Though Francis’s position on the economy is in line with that taken by his immediate predecessors, it is he who is now, in season and out of season, decrying the contemporary throwaway culture which spawns an economy of exclusion. He describes it as an economy which kills and immediately helps us to visualise it with the imagery he provides.

“Can we continue to stand by when food is thrown away while people are starving? This is a case of inequality. Today everything comes under the laws of competition and the survival of the fittest, where the powerful feed upon the powerless. As a consequence, masses of people find themselves excluded and marginalised: without work, without possibilities, without any means of escape.” (The Joy of the Gospel).

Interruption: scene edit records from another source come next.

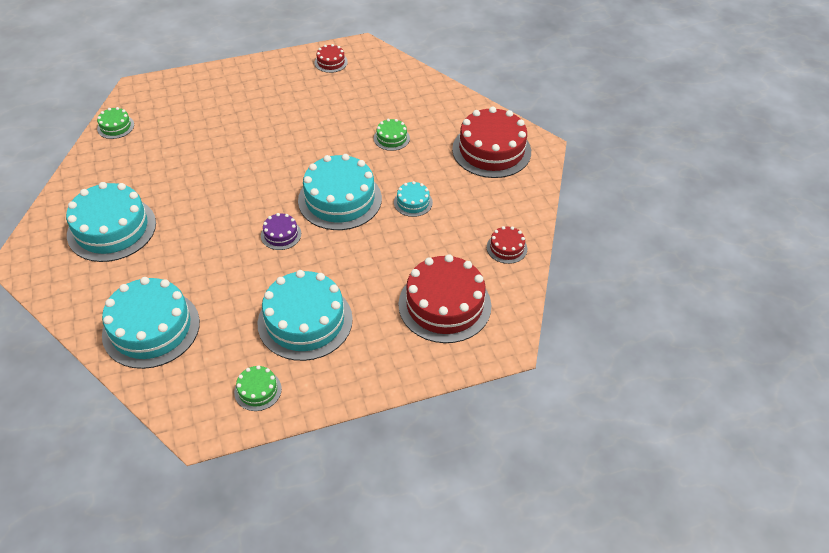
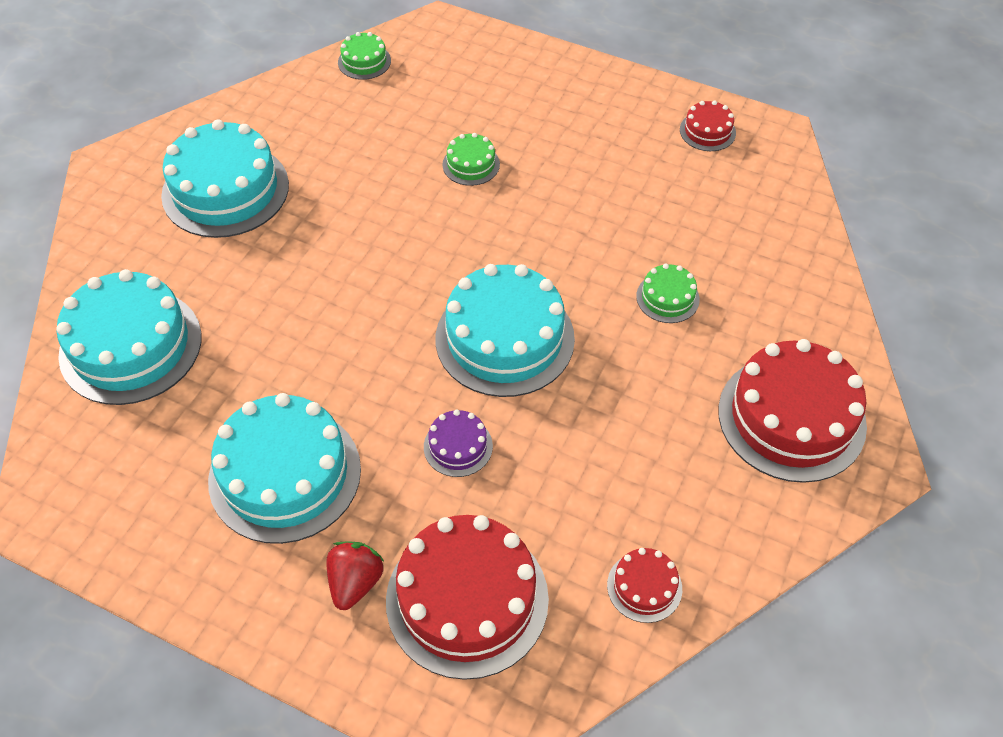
camera: 45 degrees right, 5 degrees up
(258, 390) = (142, 520): green cake -> green cake (471, 164)
(281, 234) = (384, 334): purple cake -> purple cake (458, 446)
(390, 335) = (355, 582): none -> red strawberry
(413, 202) = (592, 414): turquoise cake -> none

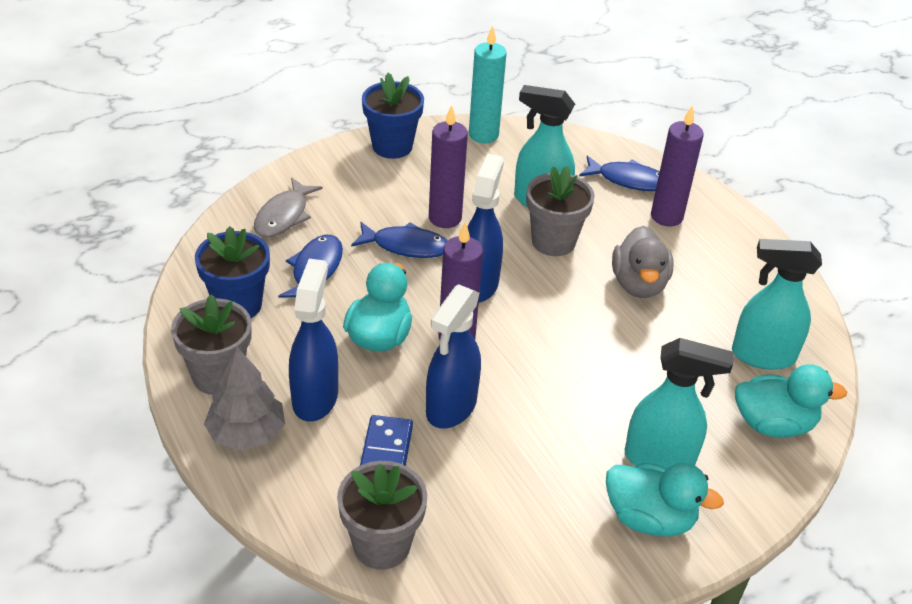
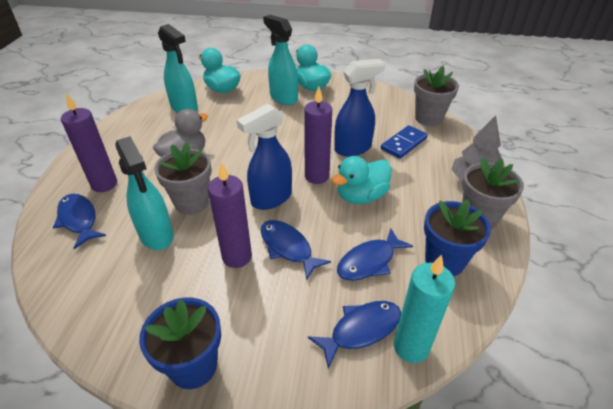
camera: 140 degrees left, 0 degrees up
(284, 216) = (361, 330): grey fish -> blue fish
(315, 397) = (423, 182): blue spray bottle -> none
(483, 135) = (102, 329): turquoise candle -> turquoise candle (411, 347)

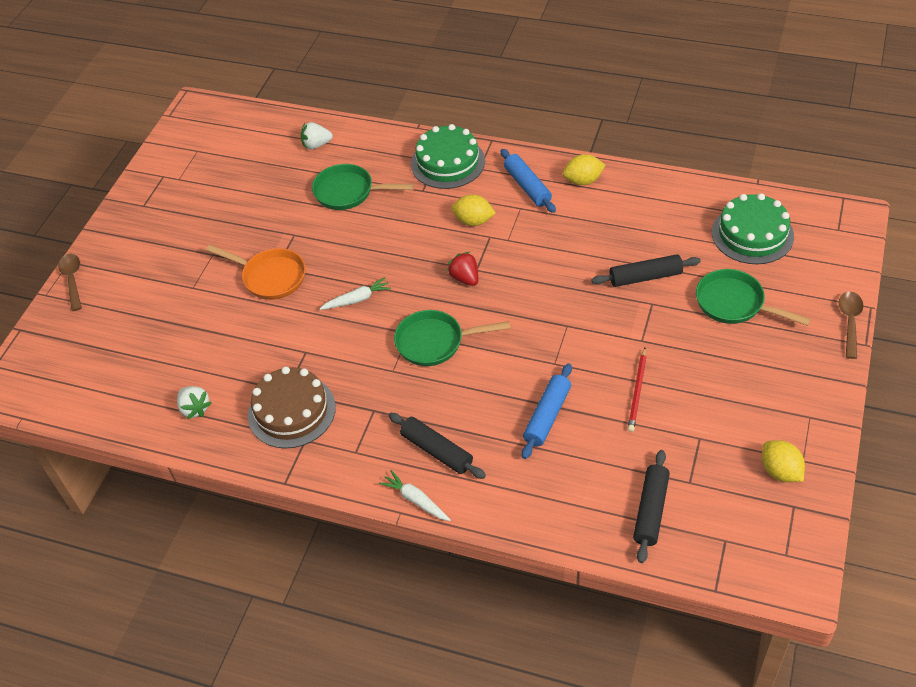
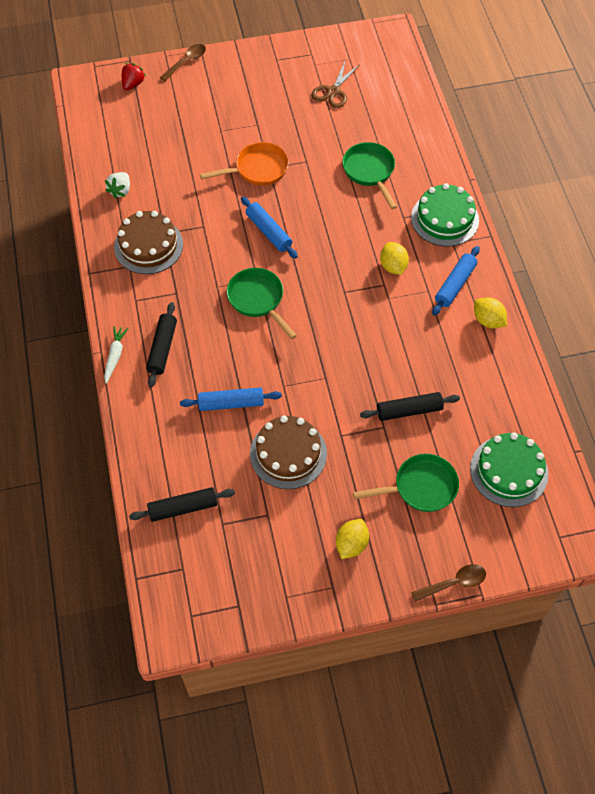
camera: 55 degrees right, 10 degrees up
(226, 179) = (333, 91): none -> brown scissors
(270, 277) = (257, 169): orange pan -> orange pan turned 105 degrees counterclockwise
(316, 145) = (405, 126): white strawberry -> none
(357, 299) = (269, 232): white carrot -> blue rolling pin
(465, 278) = (331, 289): red strawberry -> red strawberry (133, 84)
(637, 391) = (288, 453): red pencil -> brown cake
(645, 277) = (409, 410): black rolling pin -> black rolling pin turned 60 degrees counterclockwise
(734, 304) = (420, 487): green pan -> green pan turned 75 degrees clockwise
(780, 471) = (266, 584): yellow lemon -> yellow lemon (351, 544)

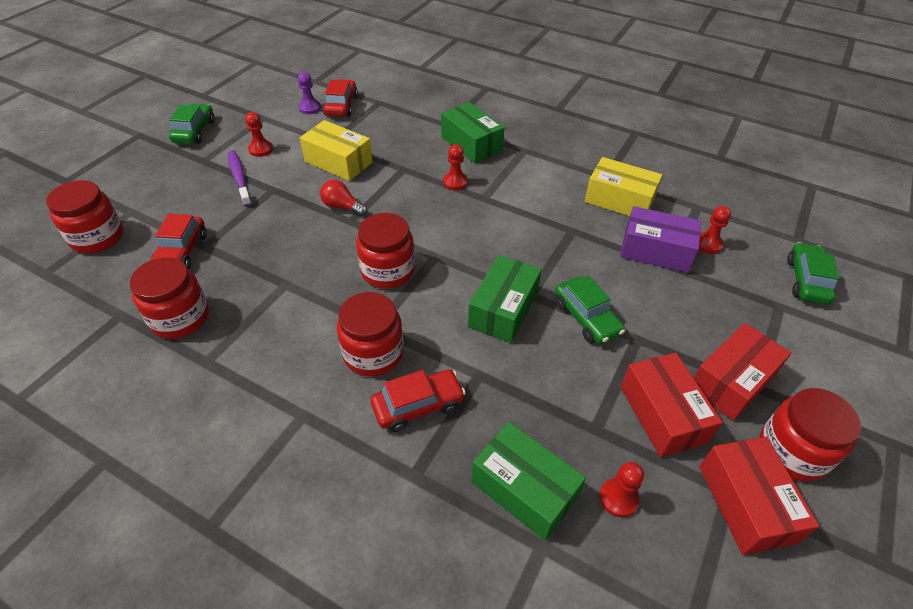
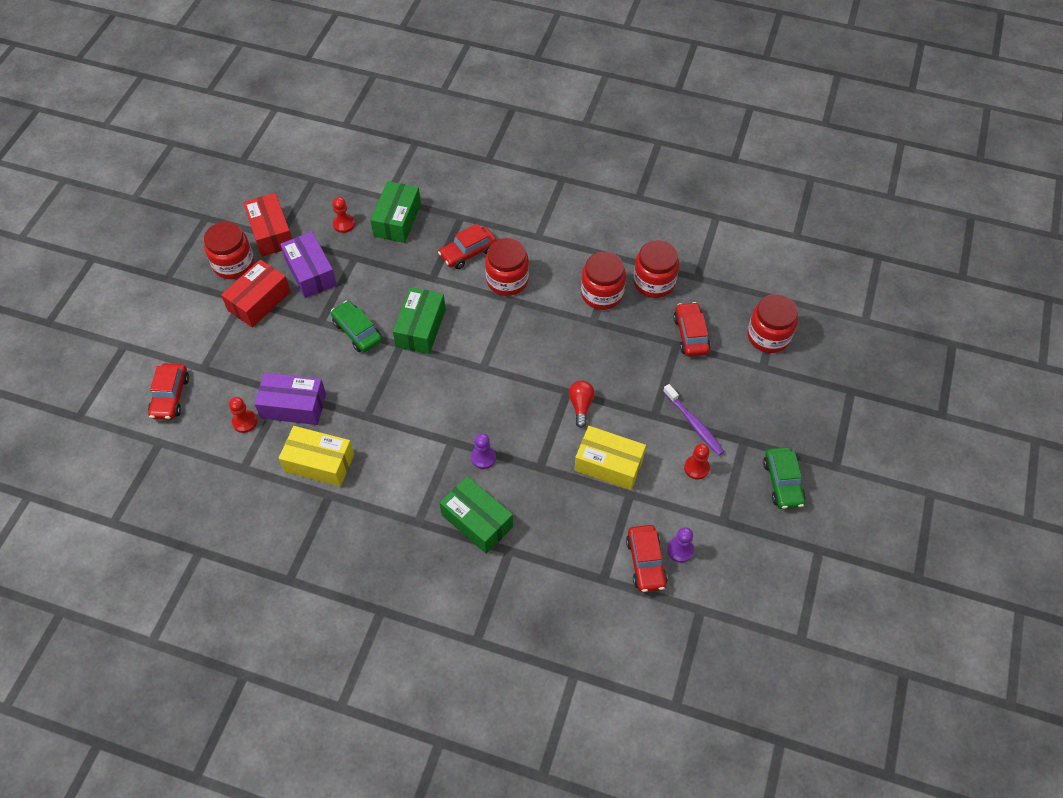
camera: 170 degrees right, 10 degrees up
(342, 207) = (581, 406): red light bulb -> red light bulb turned 105 degrees counterclockwise
(387, 271) = (518, 346): red jar -> red jar (602, 294)
(455, 182) = (483, 457): red pawn -> purple pawn
(524, 489) = (397, 220): green box -> green box turned 75 degrees clockwise
(662, 414) = (311, 272): red box -> purple box
(806, 281) = (170, 396): green car -> red car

Francis is no darling of the neo-liberal lobby when he condemns the “trickle-down theories which assume that economic growth, encouraged by a free market, will inevitably succeed in bringing about greater justice and inclusiveness in the world”.

His criticism, however, finds comfort in the conclusion of a report released by Oxfam in preparation for the Davos meeting. Oxfam says it expects the wealthiest one per cent to own more than 50 per cent of the world’s wealth by 2016.

The economy of exclusion is counterbalanced by his attempts to have a more inclusive Church. The Pope wants a Church open to all people but not one open to all teachings. He made this very clear. His metaphor of the Church as a field hospital, his emphasis on the pastoral needs of vulnerable families and the holding of the family Synod are just three indications of a drive towards inclusivity.

Even this Pope’s recent additions to the College of Cardinals can be seen from this perspective. Francis purposely passed over the occupiers of important and wealthy dioceses traditionally automatic choices for the cardinalate and opted for archbishops on the fringes, particularly fringes in dire situations. The red hat went to those who suffer under brutal dictatorships, violence by drug traffickers and political oppression, as well as to a diocese struggling to cope with a flood of impoverished immigrants. These cardinals consoled the tears of others while shedding their own.

After all, this is the Pope who said in the Philippines that: “If you don’t learn how to cry, you can’t be good Christians.”